De André Petry:
É alarmante a inclinação brasileira para o desvio, para o caminho que contorna o ponto principal, a rota que, no seu melhor trajeto, apenas tangencia o cerne da questão. Tome-se o caso da Agência de Vigilância Sanitária, que, de vez em quando, suspende a venda de um remédio ou cosmético sob a alegação de que falta "o registro". O público não é bobo, e intui que o produto faz mal à saúde, ou foi contrabandeado do Paraguai, ou provoca câncer. Sabe-se lá. O fato é que, em vez de ir ao que interessa, provando que o produto é ruim, paraguaio ou cancerígeno, coisa que dá trabalho, recorre-se ao desvio, suspendendo a comercialização por uma razão burocrática, coisa que não dá trabalho nenhum num país tão afeito à burocracia. É o país do desvio.

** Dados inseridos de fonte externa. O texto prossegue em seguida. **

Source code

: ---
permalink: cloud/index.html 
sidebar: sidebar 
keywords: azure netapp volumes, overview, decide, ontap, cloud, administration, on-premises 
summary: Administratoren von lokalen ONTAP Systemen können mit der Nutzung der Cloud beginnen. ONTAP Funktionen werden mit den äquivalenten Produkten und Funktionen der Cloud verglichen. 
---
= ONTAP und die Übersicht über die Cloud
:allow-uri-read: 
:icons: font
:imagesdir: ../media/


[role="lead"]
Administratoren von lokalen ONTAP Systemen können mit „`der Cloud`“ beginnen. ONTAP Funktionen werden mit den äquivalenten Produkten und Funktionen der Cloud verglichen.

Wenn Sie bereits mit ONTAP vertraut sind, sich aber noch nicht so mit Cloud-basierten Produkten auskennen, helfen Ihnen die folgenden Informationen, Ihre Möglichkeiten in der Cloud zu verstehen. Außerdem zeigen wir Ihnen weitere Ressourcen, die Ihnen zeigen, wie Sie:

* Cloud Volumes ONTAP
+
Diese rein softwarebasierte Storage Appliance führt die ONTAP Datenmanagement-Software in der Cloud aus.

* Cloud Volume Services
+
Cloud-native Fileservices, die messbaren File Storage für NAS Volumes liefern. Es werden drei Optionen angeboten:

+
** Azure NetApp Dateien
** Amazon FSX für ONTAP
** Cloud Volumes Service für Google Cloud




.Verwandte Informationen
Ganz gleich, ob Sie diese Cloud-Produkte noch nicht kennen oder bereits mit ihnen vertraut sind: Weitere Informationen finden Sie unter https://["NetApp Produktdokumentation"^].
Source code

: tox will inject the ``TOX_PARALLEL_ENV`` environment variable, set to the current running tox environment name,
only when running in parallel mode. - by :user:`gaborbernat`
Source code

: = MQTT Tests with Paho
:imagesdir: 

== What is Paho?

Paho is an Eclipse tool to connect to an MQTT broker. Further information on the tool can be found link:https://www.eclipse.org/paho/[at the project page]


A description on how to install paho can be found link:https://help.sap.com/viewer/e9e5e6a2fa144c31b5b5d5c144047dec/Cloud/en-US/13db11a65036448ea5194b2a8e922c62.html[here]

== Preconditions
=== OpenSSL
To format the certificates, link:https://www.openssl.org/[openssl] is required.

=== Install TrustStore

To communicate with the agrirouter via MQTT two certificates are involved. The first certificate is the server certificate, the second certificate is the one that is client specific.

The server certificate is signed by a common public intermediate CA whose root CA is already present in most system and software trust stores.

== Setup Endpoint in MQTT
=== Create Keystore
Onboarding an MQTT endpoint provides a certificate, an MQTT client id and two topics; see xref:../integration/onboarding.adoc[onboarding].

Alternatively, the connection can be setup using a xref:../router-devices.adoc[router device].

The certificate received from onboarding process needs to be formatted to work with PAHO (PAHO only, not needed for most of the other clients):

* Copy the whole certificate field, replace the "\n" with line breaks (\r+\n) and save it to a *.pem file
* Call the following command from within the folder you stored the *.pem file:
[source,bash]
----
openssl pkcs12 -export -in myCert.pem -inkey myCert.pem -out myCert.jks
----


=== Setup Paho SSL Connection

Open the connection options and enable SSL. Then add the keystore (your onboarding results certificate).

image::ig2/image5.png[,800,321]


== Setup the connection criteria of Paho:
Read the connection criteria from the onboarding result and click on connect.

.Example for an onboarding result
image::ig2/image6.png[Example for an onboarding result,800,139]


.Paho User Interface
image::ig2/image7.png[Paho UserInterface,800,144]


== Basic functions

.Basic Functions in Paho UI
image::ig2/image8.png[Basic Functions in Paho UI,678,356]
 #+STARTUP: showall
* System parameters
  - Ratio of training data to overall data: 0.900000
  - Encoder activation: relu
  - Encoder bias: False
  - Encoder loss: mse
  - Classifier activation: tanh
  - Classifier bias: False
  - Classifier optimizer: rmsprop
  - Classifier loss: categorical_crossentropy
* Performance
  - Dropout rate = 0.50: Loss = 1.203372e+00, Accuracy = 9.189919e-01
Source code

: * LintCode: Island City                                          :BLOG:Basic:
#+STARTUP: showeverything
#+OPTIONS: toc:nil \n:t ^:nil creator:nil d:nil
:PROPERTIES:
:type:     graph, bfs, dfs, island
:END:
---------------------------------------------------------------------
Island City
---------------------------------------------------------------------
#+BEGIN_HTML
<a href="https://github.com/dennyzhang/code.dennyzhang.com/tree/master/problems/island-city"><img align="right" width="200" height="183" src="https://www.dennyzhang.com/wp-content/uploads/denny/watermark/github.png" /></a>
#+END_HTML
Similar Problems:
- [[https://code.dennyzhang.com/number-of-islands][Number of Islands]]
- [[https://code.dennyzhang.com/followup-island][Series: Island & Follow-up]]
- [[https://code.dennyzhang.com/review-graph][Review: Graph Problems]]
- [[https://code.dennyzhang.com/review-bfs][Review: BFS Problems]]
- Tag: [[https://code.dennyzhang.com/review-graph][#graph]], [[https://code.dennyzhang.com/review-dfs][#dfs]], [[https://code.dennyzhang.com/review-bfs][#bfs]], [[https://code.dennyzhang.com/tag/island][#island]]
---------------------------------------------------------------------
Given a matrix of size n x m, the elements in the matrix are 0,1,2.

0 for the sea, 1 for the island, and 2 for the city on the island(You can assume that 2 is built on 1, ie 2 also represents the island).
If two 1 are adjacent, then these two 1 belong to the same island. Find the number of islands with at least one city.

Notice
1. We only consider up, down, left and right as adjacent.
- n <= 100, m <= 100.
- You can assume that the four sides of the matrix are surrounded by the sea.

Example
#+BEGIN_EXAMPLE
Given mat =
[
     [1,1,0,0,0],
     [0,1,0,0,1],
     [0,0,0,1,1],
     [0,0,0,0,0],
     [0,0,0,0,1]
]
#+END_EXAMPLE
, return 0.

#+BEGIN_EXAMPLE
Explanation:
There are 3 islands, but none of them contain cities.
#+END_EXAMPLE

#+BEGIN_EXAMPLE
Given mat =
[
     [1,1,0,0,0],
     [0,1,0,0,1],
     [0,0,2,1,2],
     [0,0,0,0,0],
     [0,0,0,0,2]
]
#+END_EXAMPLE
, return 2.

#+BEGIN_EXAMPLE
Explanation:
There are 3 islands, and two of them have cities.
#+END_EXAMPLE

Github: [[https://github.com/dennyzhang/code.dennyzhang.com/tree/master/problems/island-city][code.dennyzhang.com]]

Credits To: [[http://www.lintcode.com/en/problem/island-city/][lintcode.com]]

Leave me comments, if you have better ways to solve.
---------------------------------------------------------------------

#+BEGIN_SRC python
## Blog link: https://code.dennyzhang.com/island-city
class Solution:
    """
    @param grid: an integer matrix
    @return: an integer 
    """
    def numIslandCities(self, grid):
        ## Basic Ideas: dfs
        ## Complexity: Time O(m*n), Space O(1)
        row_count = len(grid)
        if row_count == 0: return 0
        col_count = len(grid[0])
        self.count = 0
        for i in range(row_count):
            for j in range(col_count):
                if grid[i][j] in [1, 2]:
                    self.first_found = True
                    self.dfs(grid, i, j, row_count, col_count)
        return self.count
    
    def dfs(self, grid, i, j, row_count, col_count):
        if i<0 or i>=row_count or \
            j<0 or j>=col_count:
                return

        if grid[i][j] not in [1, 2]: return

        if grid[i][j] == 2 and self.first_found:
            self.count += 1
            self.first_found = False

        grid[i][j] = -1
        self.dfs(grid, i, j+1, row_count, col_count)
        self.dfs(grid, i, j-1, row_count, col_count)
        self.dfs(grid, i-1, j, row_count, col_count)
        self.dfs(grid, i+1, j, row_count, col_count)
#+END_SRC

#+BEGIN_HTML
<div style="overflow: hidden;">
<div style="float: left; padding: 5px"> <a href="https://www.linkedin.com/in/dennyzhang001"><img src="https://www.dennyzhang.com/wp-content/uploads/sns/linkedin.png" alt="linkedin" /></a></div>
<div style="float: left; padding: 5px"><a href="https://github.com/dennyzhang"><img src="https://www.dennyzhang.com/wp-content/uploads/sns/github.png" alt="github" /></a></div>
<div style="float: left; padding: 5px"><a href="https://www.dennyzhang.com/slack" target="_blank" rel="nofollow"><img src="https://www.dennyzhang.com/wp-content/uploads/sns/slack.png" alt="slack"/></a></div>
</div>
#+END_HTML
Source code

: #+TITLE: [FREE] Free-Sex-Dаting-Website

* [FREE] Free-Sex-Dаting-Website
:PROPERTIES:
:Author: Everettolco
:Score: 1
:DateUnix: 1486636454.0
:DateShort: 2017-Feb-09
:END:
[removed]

O problema é particularmente acentuado no âmbito da Justiça. Agora mesmo, o Conselho Nacional de Justiça baixou normas disciplinando as autorizações judiciais de escutas telefônicas, numa tentativa de acabar com a baderna. A intenção do CNJ é perfeita. O descontrole judicial sobre o grampo é a ante-sala do caos. Já levou ao caso dos dois réus que ficaram sob escuta telefônica durante dois anos, um mês e doze dias! Foi esse descontrole que permitiu que o governo Bush, logo após os atentados de 2001, espionasse telefonemas e computadores de cidadãos americanos com a colaboração secreta da gigante AT&T. Como a regra era o descontrole, a espionagem andou solta, numa flagrante violação de direitos constitucionais. Se a coisa chegou a esse ponto tenebroso na mais celebrada democracia do mundo, na pátria do "devido processo legal", é fácil imaginar aonde pode chegar aqui. Mas a Procuradoria-Geral da República recorreu à Justiça alegando que o CNJ, ao disciplinar as escutas telefônicas, age "além de sua competência constitucional". Talvez sim, talvez não. O Supremo Tribunal Federal é que vai decidir.
Mas a Procuradoria-Geral da República não nos informa se é contra o controle do grampo. Não nos informa se acredita no abuso, se teme que o CNJ se transforme num SNI jurídico, se defende a idéia de que os juízes tenham ampla liberdade para decidir como bem entenderem, se o caso faz mal à saúde, se veio do Paraguai ou se provoca câncer. Contorna o mérito. De novo, é o desvio. Claro que é preciso zelar pelo cumprimento da lei e suas formalidades, pelo devido processo legal. É óbvio que um órgão não pode afanar poderes alheios, mas é pedir demais um pouco de clareza? Qual é, afinal, a posição dessa gente? É preciso controlar as escutas, só que o meio de fazê-lo é outro, ou o melhor é continuar como está, tirando escuta do forno como se fosse pão quente?
No país do desvio, não se discute a liberdade acintosa de Pimenta Neves, assassino confesso de sua ex-namorada. Ou se a voz de prisão contra a segunda maior autoridade da Polícia Federal é fumo de justiça ou balcanização da polícia. Ou tantas outras coisas. É mais fácil explicar tudo dizendo que faltou preencher a segunda via do requerimento de acesso ao número do protocolo do pedido de registro do cartório de notas da vara da Justiça do.... Há muitas razões para o excesso brasileiro de burocracia. Evitar o mérito das coisas é uma delas.